After the Kavalan Solist Brandy and Port casks, we finished our trio with the familiar Sherry cask.

Except this is the thing about all Kavalan Solist whiskies, each is a unique cask which means there is also something to discover about the elements specific to that particular cask – be it from 2008, 2009 and even two from (20102010).

So which one did we try? A cask from June 2009….

Kavalan Solist Sherry Cask S0906080388 Bottle 098/522 57.8%

Nikkhil’s tasting notes

  • Color: Dark Varnish
  • Nose: Now that’s what you call a Sherry monster! A blast of prunes, orange oil, espresso, chocolate. Whiff of pencil shavings, tobacco, leather, old furniture. Stunning!
  • Palate: Thick like treacle. Gorgeous mouthfeel, if only silk was edible! Follows the nose note to note. It was Christmas all over again. Drams like these should not be dissected. They are simply too complex for words. Hence I’m going to stop. Just sit back and enjoy this masterpiece.
  • With Water: All the gorgeousness gets amplified.
  • Finish: Long and warming.
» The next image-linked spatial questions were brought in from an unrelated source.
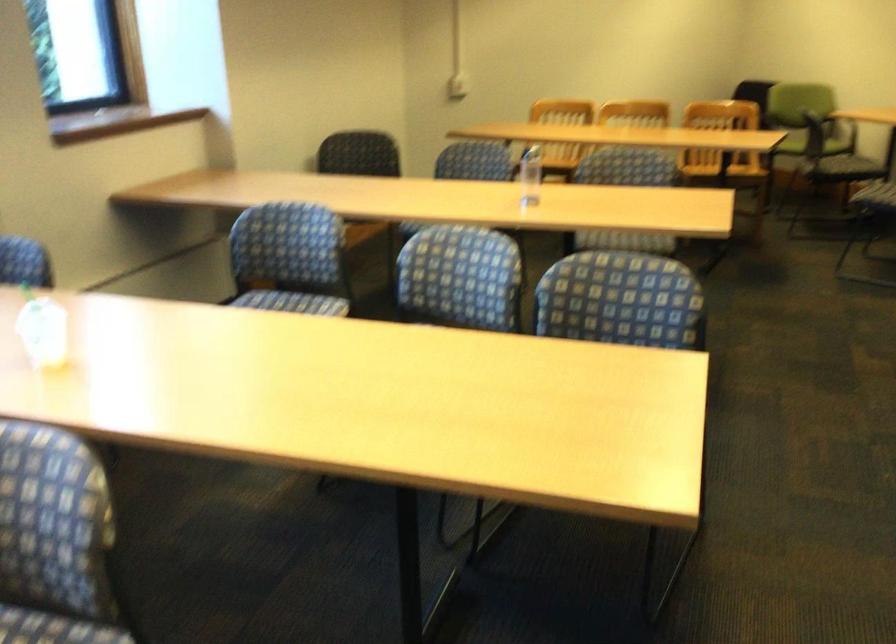
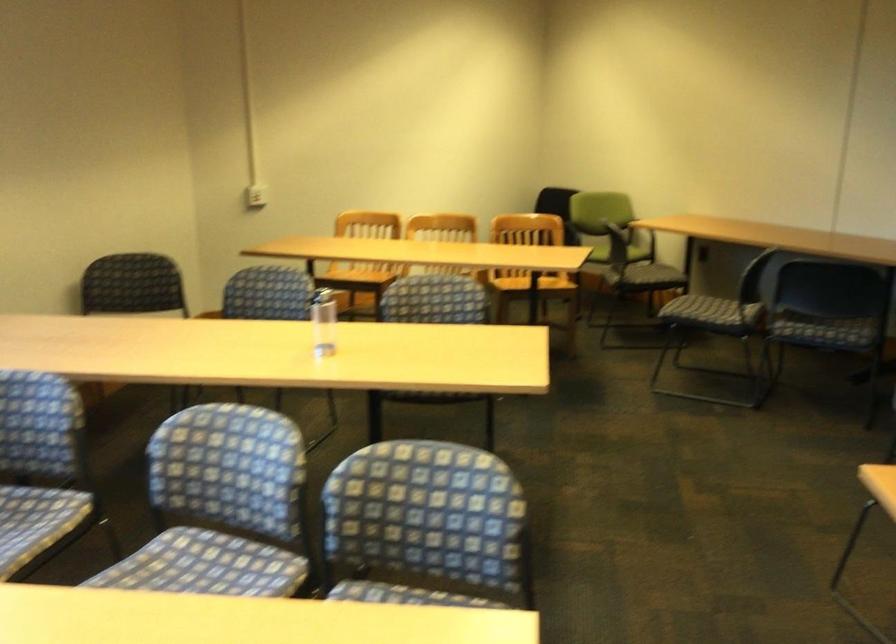
Find the pixel in the second image that matches the point at 452,304 in the first image.

(221, 506)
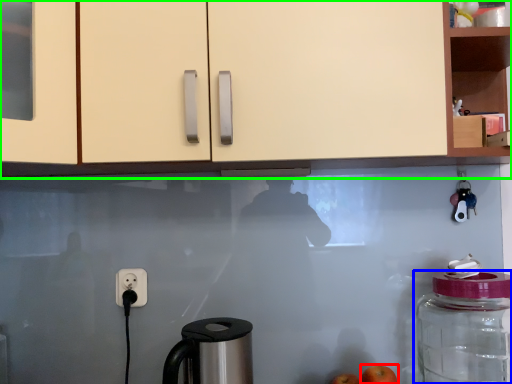
Question: Estimate the real-world distances between objects in this image. Which object is closer to apple (highlighted by a red box), bottle (highlighted by a blue box) or cabinetry (highlighted by a green box)?

Choices:
 (A) bottle
 (B) cabinetry

Answer: (A)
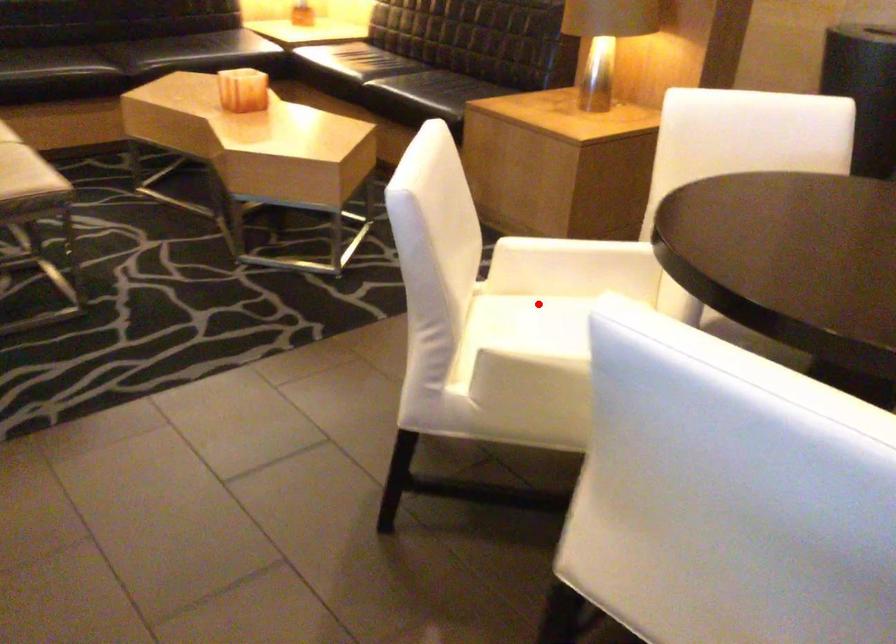
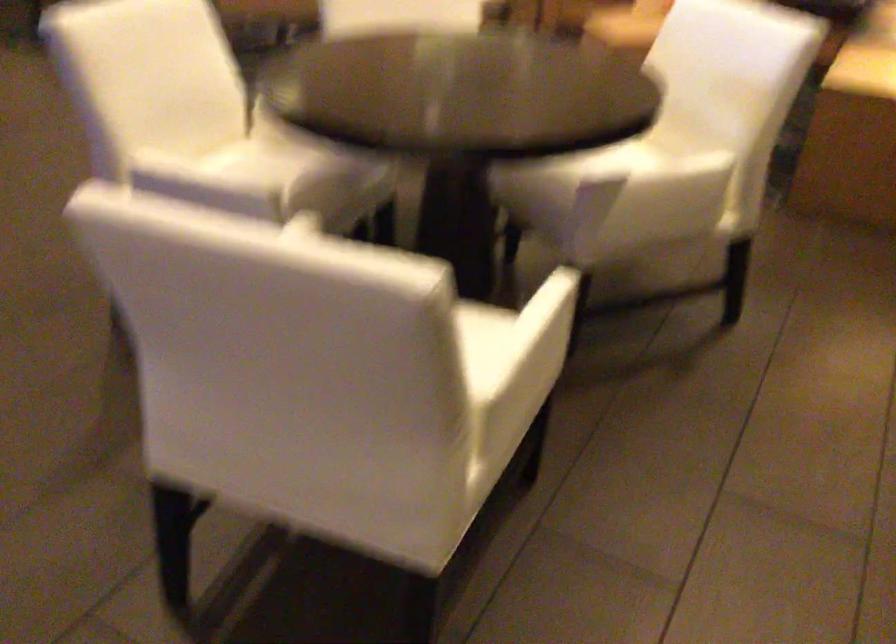
Question: I am providing you with two images of the same scene from different viewpoints. A red point is marked on the first image. At the location where the point appears in image 1, is it still visible in image 2?

Choices:
 (A) Yes
 (B) No

Answer: (B)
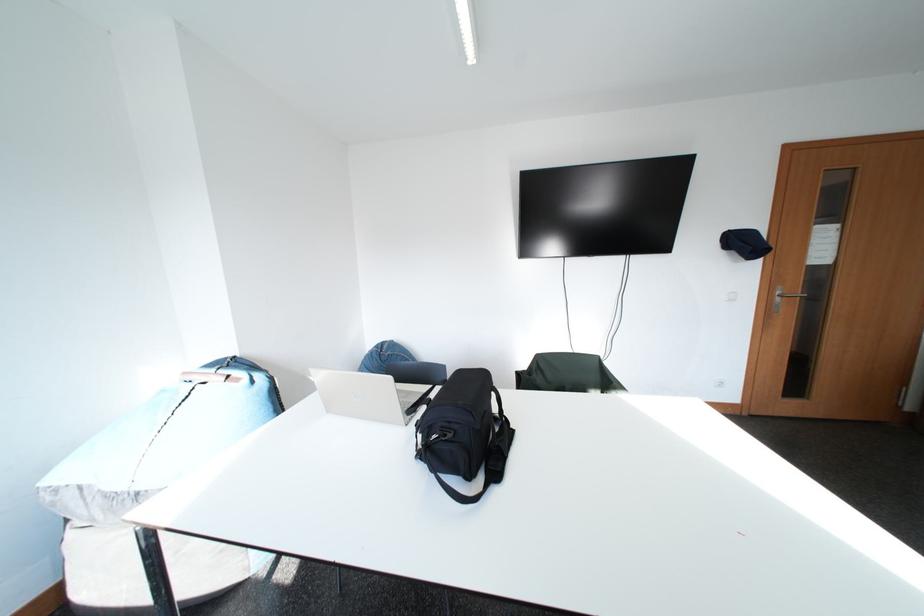
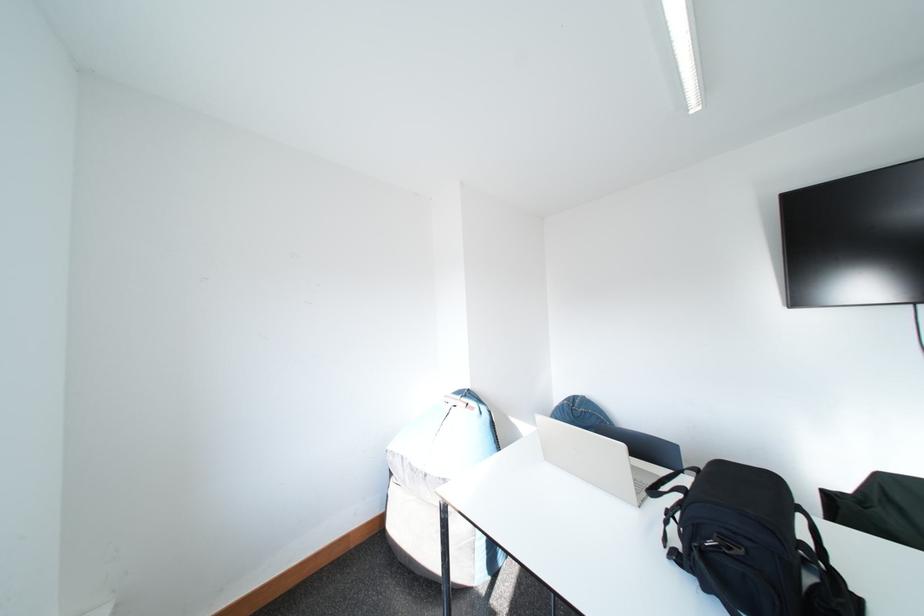
Locate, in the second image, the point that corresponds to (339,415) in the first image.

(557, 463)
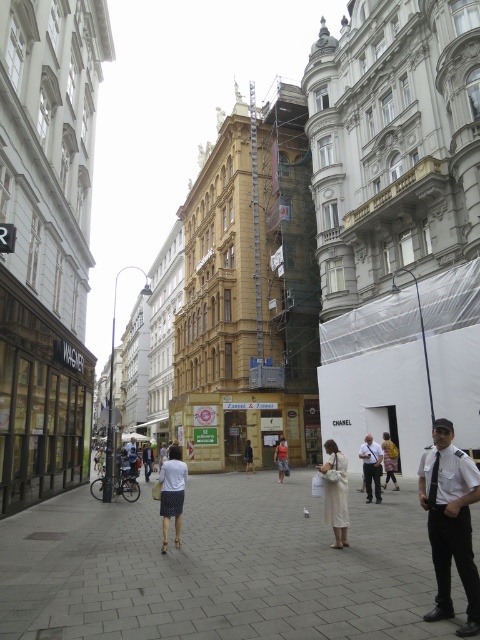
Based on the photo, you are a delivery person who needs to place a package on the ground near the light beige fabric bag at center. If the package is 0.5 meters in diameter, will it fit without overlapping the bag?

The light beige fabric bag at center is located at point (389, 460). Since the package is 0.5 meters in diameter, it can be placed near the bag as long as there is enough space around the specified coordinates to accommodate its size without overlapping. However, without additional spatial information about the surrounding area, it is impossible to determine with certainty.

You are a photographer standing on the street and want to take a photo of both the white cotton dress at center and the white cotton shirt at center. However, you notice that one is blocking the other. Which one is in front and needs to be positioned differently to ensure both are fully visible?

The white cotton dress at center is in front of the white cotton shirt at center, so you should move the dress to the side to allow the shirt to be fully visible.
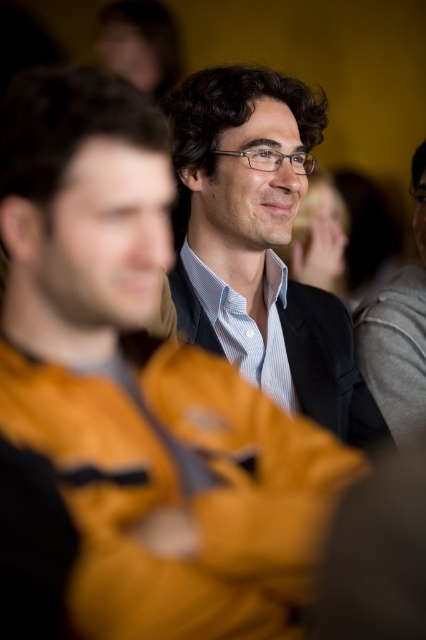
Does point (302, 164) lie in front of point (425, 177)?

That is True.

Does matte black suit at center have a lesser width compared to gray wool sweater at right?

No.

What do you see at coordinates (259, 244) in the screenshot?
I see `matte black suit at center` at bounding box center [259, 244].

This screenshot has width=426, height=640. In order to click on matte black suit at center in this screenshot , I will do `click(259, 244)`.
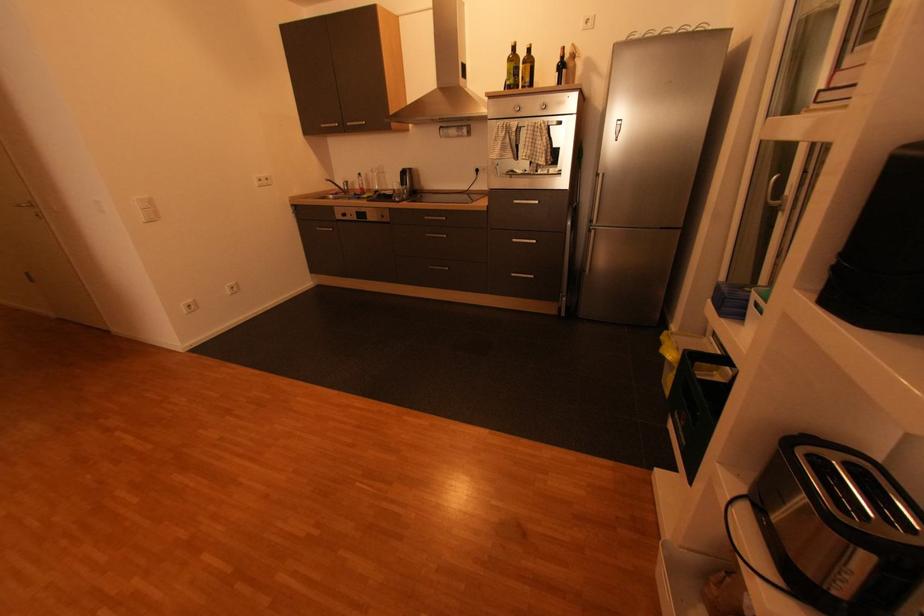
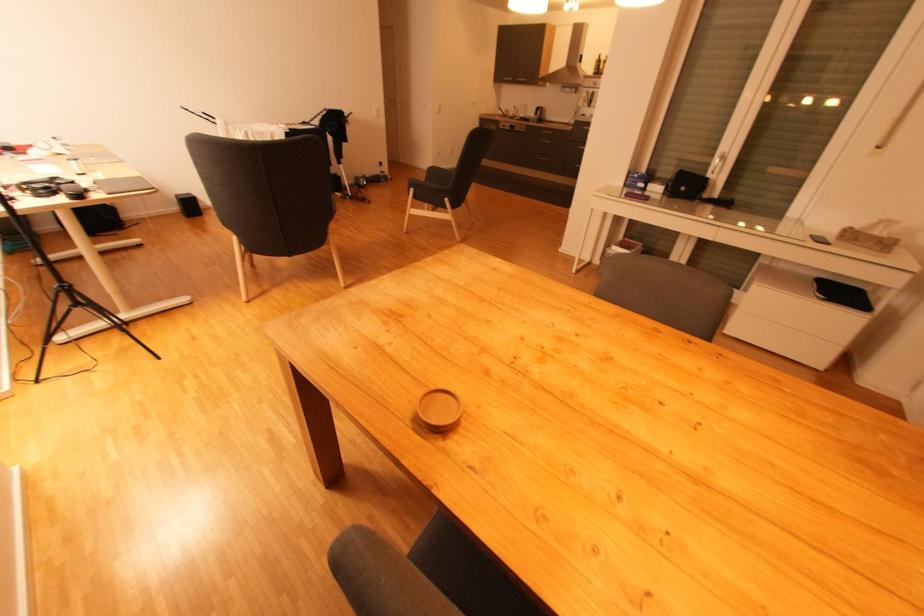
Question: What movement of the cameraman would produce the second image?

Like a conversation with an old friend.

Photo: Keshav Prakash

And now… to shift from what the tasting group had to say to the separate sampling session…

Carissa’s tasting notes:

  • Nose – More restrained than the 2nd dram, yet clearly has a solid sherry quality, dry, tight fruits
  • Palate – Rich, velvety quality, coffee, chocolate, complex, almost evaporates in the mouth, gorgeous and completely delicious, silky smooth and refined
  • Finish – Not just long, simply remarkable

The colour alone gives it away – deep dark maple syrup. Had all the hallmarks of a mature whisky – the way a sherry cask matured dram should be. “We are not worthy.” Exceptional.

Photo: Keshav Prakash

And the reveal?? Kavalan Sherry… not old at all, just the beneficiary of an accelerated maturation in the warm climate of Taiwan.

The folks at Kavalan have this to say about their Sherry Cask:

Matured in Spanish top quality oloroso sherry casks in special editions, Kavalan Solist Sherry is bottled at the distillery, without any colouring or chill-filtration. It is a naturally smooth and rich whisky with a complex character. It is clean and complex with multi-layers of dried fruit, nuttiness and spices with some marzipan and vanilla touches to it as well.

  • Color – Dark and mouth-watering raisin
  • Nose – Clean and complex with multi-layers of dried fruit, nuttiness and spices with some marzipan and vanilla touches to it as well.
  • Palate – Rich, oily and full with pleasant dried fruit and spices that linger on in the mouth plus a hint of fine coffee.
  • Tasting – We suggest drinking Kavalan Solist Oloroso Sherry Cask neat.